Things You Thought You Would NEVER Say...

Kale! If you eat another of your shirts I'm going to make you go without clothing.

Jun 12, 2009

I'm still alive... dumb ass.

Dakota has been visiting lately and only just left which is why I've been neglecting my bloggish duties.
Every five minutes while he was here he was doing one of the following:
1. Eating something. In which case I have to tell him to get the hell out of the kitchen, monitor his portions so he doesn't eat half a gallon of ice cream in one sitting, or instruct him on the correct way to prepare his 'snack' so he doesn't burn down the kitchen.
2. Building a fort. When he does this he moves every piece of furniture in the room and uses every blanket and pillow in the house, which he drags all over the floor before putting them back on our beds. Once he stuck push pins in Phoenix's mattress and left them there for us to find. Little surprises.
3. Yelling at or beating on Phoenix and Kale in 'self defense.' Sure Kale bites but a 12 year old should be able to retreat safely from a 6 and 4 year old without hurting them.

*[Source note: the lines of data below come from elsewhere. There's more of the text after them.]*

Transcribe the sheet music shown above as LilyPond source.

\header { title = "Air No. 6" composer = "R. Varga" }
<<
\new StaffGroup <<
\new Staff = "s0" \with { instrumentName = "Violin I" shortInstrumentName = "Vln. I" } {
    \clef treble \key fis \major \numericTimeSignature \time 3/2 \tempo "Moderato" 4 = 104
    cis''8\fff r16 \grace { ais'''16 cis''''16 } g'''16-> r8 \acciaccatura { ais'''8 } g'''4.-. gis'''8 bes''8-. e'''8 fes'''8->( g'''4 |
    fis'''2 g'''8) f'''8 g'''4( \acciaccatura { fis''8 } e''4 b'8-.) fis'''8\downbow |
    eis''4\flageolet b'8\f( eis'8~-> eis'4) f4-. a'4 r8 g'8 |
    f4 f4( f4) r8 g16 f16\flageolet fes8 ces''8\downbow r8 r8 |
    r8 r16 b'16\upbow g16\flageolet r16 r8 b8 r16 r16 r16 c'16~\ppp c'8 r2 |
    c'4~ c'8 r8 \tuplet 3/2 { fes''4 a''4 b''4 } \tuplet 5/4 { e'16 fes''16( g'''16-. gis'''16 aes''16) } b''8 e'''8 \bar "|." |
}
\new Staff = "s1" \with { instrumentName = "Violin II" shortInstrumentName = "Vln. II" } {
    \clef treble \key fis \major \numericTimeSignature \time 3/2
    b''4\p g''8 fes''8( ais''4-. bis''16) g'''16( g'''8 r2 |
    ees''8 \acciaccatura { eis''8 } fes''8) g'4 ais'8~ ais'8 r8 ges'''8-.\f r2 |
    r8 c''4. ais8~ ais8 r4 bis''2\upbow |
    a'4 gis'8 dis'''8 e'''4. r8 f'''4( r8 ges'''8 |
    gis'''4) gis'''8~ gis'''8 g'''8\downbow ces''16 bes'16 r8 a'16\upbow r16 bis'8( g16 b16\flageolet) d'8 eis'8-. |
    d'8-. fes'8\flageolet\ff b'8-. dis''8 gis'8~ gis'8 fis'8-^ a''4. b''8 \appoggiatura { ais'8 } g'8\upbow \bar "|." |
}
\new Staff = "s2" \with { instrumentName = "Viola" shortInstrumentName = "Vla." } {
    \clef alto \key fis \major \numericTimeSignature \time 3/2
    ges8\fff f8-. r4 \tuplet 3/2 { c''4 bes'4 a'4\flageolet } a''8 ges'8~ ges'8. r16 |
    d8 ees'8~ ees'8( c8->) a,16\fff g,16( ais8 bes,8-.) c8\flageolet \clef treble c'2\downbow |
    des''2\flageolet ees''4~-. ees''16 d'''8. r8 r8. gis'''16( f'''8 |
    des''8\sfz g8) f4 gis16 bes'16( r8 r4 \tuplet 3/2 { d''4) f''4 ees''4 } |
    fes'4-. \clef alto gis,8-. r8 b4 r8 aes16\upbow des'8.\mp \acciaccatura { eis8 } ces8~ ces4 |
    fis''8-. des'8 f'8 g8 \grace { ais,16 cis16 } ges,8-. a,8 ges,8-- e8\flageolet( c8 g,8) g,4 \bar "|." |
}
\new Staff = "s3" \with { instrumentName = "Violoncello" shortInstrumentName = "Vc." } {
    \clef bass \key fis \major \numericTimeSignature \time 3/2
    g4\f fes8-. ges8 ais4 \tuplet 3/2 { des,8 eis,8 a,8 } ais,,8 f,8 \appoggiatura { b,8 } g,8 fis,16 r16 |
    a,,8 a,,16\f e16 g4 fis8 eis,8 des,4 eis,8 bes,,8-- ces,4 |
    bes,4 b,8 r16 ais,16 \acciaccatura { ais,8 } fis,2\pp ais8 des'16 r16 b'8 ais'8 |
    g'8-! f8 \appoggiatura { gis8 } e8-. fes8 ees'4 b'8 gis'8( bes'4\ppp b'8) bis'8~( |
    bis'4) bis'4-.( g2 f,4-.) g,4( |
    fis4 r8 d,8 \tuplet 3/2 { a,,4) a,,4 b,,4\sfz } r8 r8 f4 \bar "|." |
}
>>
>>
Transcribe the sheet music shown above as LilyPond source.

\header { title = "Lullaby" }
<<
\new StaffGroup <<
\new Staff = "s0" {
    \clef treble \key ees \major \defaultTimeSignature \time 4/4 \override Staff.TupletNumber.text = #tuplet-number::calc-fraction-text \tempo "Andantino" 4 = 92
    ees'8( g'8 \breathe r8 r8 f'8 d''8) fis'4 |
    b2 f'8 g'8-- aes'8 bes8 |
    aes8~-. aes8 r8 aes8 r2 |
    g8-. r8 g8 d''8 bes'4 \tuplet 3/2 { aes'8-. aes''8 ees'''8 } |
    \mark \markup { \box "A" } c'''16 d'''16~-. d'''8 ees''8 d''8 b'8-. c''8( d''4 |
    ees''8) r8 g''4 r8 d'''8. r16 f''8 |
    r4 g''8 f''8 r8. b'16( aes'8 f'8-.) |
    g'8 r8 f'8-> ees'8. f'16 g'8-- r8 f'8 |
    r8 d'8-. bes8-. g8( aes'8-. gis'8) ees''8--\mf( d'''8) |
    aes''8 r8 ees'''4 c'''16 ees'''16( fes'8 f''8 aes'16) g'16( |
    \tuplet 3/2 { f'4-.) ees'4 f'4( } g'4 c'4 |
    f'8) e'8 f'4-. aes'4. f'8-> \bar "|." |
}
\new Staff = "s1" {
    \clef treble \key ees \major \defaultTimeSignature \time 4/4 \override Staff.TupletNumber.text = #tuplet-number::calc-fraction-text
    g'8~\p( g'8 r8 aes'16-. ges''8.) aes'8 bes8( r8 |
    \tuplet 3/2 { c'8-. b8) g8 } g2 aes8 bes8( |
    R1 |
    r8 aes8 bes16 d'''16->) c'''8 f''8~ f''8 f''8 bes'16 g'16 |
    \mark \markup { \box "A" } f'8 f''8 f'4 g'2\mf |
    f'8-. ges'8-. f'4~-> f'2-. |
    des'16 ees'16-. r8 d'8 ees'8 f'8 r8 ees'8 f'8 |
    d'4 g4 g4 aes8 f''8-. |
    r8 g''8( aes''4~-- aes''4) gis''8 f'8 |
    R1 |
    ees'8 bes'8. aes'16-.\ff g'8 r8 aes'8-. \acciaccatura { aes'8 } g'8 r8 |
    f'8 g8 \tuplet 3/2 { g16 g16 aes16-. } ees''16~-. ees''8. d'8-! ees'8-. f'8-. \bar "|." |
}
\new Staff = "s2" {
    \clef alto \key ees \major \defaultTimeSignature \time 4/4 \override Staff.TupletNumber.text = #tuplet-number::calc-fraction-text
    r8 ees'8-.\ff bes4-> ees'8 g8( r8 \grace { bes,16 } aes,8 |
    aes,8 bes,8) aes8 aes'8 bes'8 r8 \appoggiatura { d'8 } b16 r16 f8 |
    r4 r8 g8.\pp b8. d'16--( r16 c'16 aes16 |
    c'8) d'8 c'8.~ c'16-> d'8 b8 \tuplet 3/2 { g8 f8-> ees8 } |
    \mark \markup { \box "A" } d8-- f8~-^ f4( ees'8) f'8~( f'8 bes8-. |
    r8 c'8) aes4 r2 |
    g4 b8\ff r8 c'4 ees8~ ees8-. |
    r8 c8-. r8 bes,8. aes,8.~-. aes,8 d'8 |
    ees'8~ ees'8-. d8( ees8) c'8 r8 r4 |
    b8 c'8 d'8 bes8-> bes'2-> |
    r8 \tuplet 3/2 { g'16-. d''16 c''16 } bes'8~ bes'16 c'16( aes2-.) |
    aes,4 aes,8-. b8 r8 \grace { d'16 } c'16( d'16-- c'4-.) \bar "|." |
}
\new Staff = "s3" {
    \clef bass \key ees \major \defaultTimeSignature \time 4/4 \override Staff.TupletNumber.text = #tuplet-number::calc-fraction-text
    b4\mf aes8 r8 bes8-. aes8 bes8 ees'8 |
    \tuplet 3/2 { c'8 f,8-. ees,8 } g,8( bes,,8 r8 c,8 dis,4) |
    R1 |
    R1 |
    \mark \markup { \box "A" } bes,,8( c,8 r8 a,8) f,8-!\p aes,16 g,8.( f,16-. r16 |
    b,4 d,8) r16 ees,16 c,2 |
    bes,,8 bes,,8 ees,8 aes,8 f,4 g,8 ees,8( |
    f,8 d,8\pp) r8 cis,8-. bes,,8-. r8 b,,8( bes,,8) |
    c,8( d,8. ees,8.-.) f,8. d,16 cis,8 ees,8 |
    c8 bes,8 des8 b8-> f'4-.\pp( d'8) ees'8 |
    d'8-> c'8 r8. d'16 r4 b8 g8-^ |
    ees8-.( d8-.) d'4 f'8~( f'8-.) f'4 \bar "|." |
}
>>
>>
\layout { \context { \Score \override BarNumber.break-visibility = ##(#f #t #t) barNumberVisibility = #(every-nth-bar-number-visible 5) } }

Ya think?
Anyway, it's been crazy. Like super crazy. I've been self medicating with large quantities of chocolate and books to keep myself from murdering him in his sleep.
Did I say that out loud? I meant I love him to death. Literally.
Right now I'm covered in mosquito bites and I am sooooooooo not exaggerating.
I have thirteen on my left side, apparently that's the juiciest meat, and I have four on the right. And those are just the parts of my body that I can see. I'm going to start burning citronella candles in my bedroom because I haven't been outside much at all. It's been raining and hailing of and on for seven days and I'm not much of an outdoor person anyway.
I swear! There's some kind if newsletter circulating in the insect kingdom that has me on the top ten list of tasty human meals.
The other day I went to get groceries with Kale. He went to the bathroom before we left but, of course, had to go poop in the middle of the shopping. And wouldn't my luck have it, they were cleaning the ladies room and had it blocked off. I had to take him into the men's room and keep my eyes on the ceiling so I wouldn't see anyone at the urinals. I'm surprised I wasn't arrested or something. There were a couple kids in there who thought they were in the wrong bathroom and one very unhappy man who looked like a black Arnold Swartzeneger. (I have no idea if I spelled that right, and I sort of don't care.)
Today I made baby back ribs for Amoo. I cooked those puppies for three hours at 300 F. then finished them on the grill to add that carbon monoxide flavor, good eatin'.
When it was time to get them off it started hailing. After spending almost four hours on the dish I wasn't about to abandon them simply to avoid getting wet. So, in one of my brightest moments, I braved the severe weather to save the ribs.
I have to say... WOW! I never knew how much it hurt to get hailed on. It felt like little bee stings, one right after another. I even caught one in the eye, little stinger. It was fun, no really. I can't wait to try it again.
Dumb Ass.
I never understood how much my mother suffered when we were teenagers, now I know.
Xandra's not even a teenager yet and I'm ready to kill her. She walks around the house holding her boobs, complaining that her 'little peaches' hurt because they're growing. She 'fell' down yesterday and I had to go searching the stores for an ace bandage because of her 'injured ankle.' The same ankle she was jumping and dancing on five minutes before I left to get the bandage. She thinks anything bought from any store not in the mall is sub-par and just 'wouldn't be caught dead' in it. I used to beat up people who acted like that in high school.
So Mom, I am so, so, so sorry for you having to endure not one, not two, but three teenage girls all at the same time. There are no words to express my sympathy for such a plight. It should be outlawed for a woman to have to go through such hell. I know now that I wasn't given girls because whoever is in charge of the universe knew I would end up killing them the first time they told me I was 'so stupid for wearing that!'
Woman, I am sorry.
It does help if I remember one thing. When all this started Amoo told me that teenage girls NEVER make sense. They are not rational. They will never be. If they are making sense, they are probably sick or have PMS.
P.S.
I hate you Sarah. Today Xandra told me she thinks her butt is too big. And could I take a look at it and give her my opinion?
Curse you and your female spawning loins.
P.P.S.
Kale just ran up to me buck naked with his 'tenders' swinging in the breeze. When I asked him why he was naked he said, "I HAVE TO GO POOP!"
Well duh!
That explains everything, now doesn't it?
Later
BD

2 comments:

Mammallama said...

Ah.. the tender swinging moments leave me breathless... with laughter. Yes Virginia there is a Santa Claus and he just brought me Christmas in June. Yes, Sarah your daughter will be here in FULL TILT TEENAGER mode when you arive. By then your sister may have lost her mind. And do not worry Girls, the teenaged ness has just begun.

Tobi said...

Please tell me Xandra and Dakota being in full teenage mode is just a nightmare I get to wake up from soon. I can't imagine what in the world I'm going to do when my kids get to that age. Run and hide I think will be game plan A!!